* _Your goal_: Reproduce the records below in full and without edits, omitting images.

* _Data listing_:

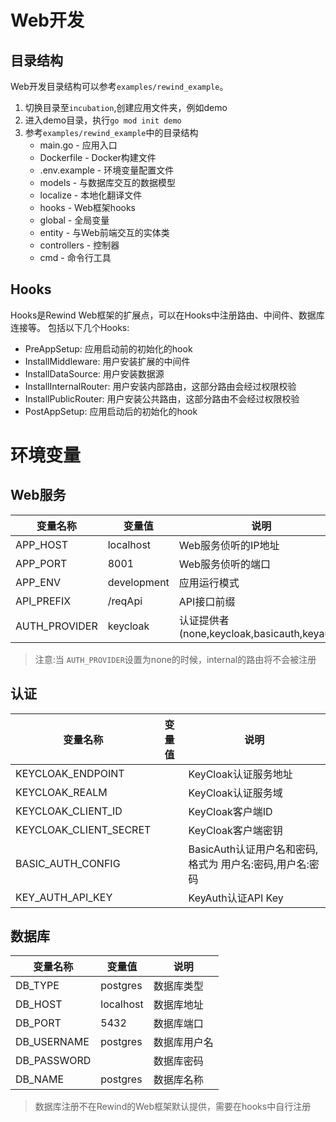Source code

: # Web开发

## 目录结构

Web开发目录结构可以参考`examples/rewind_example`。

1. 切换目录至`incubation`,创建应用文件夹，例如demo
2. 进入demo目录，执行`go mod init demo`
3. 参考`examples/rewind_example`中的目录结构
    * main.go - 应用入口
    * Dockerfile - Docker构建文件
    * .env.example - 环境变量配置文件
    * models - 与数据库交互的数据模型
    * localize - 本地化翻译文件
    * hooks - Web框架hooks
    * global - 全局变量
    * entity - 与Web前端交互的实体类
    * controllers - 控制器
    * cmd - 命令行工具

## Hooks

Hooks是Rewind Web框架的扩展点，可以在Hooks中注册路由、中间件、数据库连接等。
包括以下几个Hooks:

* PreAppSetup: 应用启动前的初始化的hook
* InstallMiddleware: 用户安装扩展的中间件
* InstallDataSource: 用户安装数据源
* InstallInternalRouter: 用户安装内部路由，这部分路由会经过权限校验
* InstallPublicRouter: 用户安装公共路由，这部分路由不会经过权限校验
* PostAppSetup: 应用启动后的初始化的hook

# 环境变量

## Web服务

| 变量名称          | 变量值         | 说明                                     |
|---------------|-------------|----------------------------------------|
| APP_HOST      | localhost   | Web服务侦听的IP地址                           |
| APP_PORT      | 8001        | Web服务侦听的端口                             |
| APP_ENV       | development | 应用运行模式                                 |
| API_PREFIX    | /reqApi     | API接口前缀                                |
| AUTH_PROVIDER | keycloak    | 认证提供者(none,keycloak,basicauth,keyauth) |

> 注意:当 `AUTH_PROVIDER`设置为none的时候，internal的路由将不会被注册

## 认证

| 变量名称                   | 变量值 | 说明                                  |
|------------------------|-----|-------------------------------------|
| KEYCLOAK_ENDPOINT      |     | KeyCloak认证服务地址                      |
| KEYCLOAK_REALM         |     | KeyCloak认证服务域                       |
| KEYCLOAK_CLIENT_ID     |     | KeyCloak客户端ID                       |
| KEYCLOAK_CLIENT_SECRET |     | KeyCloak客户端密钥                       |
| BASIC_AUTH_CONFIG      |     | BasicAuth认证用户名和密码,格式为 用户名:密码,用户名:密码 |
| KEY_AUTH_API_KEY       |     | KeyAuth认证API Key                    |

## 数据库

| 变量名称        | 变量值       | 说明     |
|-------------|-----------|--------|
| DB_TYPE     | postgres  | 数据库类型  |
| DB_HOST     | localhost | 数据库地址  |
| DB_PORT     | 5432      | 数据库端口  |
| DB_USERNAME | postgres  | 数据库用户名 |
| DB_PASSWORD |           | 数据库密码  |
| DB_NAME     | postgres  | 数据库名称  |

> 数据库注册不在Rewind的Web框架默认提供，需要在hooks中自行注册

* _Exercise response_:
Source code

: # Web开发

## 目录结构

Web开发目录结构可以参考`examples/rewind_example`。

1. 切换目录至`incubation`,创建应用文件夹，例如demo
2. 进入demo目录，执行`go mod init demo`
3. 参考`examples/rewind_example`中的目录结构
    * main.go - 应用入口
    * Dockerfile - Docker构建文件
    * .env.example - 环境变量配置文件
    * models - 与数据库交互的数据模型
    * localize - 本地化翻译文件
    * hooks - Web框架hooks
    * global - 全局变量
    * entity - 与Web前端交互的实体类
    * controllers - 控制器
    * cmd - 命令行工具

## Hooks

Hooks是Rewind Web框架的扩展点，可以在Hooks中注册路由、中间件、数据库连接等。
包括以下几个Hooks:

* PreAppSetup: 应用启动前的初始化的hook
* InstallMiddleware: 用户安装扩展的中间件
* InstallDataSource: 用户安装数据源
* InstallInternalRouter: 用户安装内部路由，这部分路由会经过权限校验
* InstallPublicRouter: 用户安装公共路由，这部分路由不会经过权限校验
* PostAppSetup: 应用启动后的初始化的hook

# 环境变量

## Web服务

| 变量名称          | 变量值         | 说明                                     |
|---------------|-------------|----------------------------------------|
| APP_HOST      | localhost   | Web服务侦听的IP地址                           |
| APP_PORT      | 8001        | Web服务侦听的端口                             |
| APP_ENV       | development | 应用运行模式                                 |
| API_PREFIX    | /reqApi     | API接口前缀                                |
| AUTH_PROVIDER | keycloak    | 认证提供者(none,keycloak,basicauth,keyauth) |

> 注意:当 `AUTH_PROVIDER`设置为none的时候，internal的路由将不会被注册

## 认证

| 变量名称                   | 变量值 | 说明                                  |
|------------------------|-----|-------------------------------------|
| KEYCLOAK_ENDPOINT      |     | KeyCloak认证服务地址                      |
| KEYCLOAK_REALM         |     | KeyCloak认证服务域                       |
| KEYCLOAK_CLIENT_ID     |     | KeyCloak客户端ID                       |
| KEYCLOAK_CLIENT_SECRET |     | KeyCloak客户端密钥                       |
| BASIC_AUTH_CONFIG      |     | BasicAuth认证用户名和密码,格式为 用户名:密码,用户名:密码 |
| KEY_AUTH_API_KEY       |     | KeyAuth认证API Key                    |

## 数据库

| 变量名称        | 变量值       | 说明     |
|-------------|-----------|--------|
| DB_TYPE     | postgres  | 数据库类型  |
| DB_HOST     | localhost | 数据库地址  |
| DB_PORT     | 5432      | 数据库端口  |
| DB_USERNAME | postgres  | 数据库用户名 |
| DB_PASSWORD |           | 数据库密码  |
| DB_NAME     | postgres  | 数据库名称  |

> 数据库注册不在Rewind的Web框架默认提供，需要在hooks中自行注册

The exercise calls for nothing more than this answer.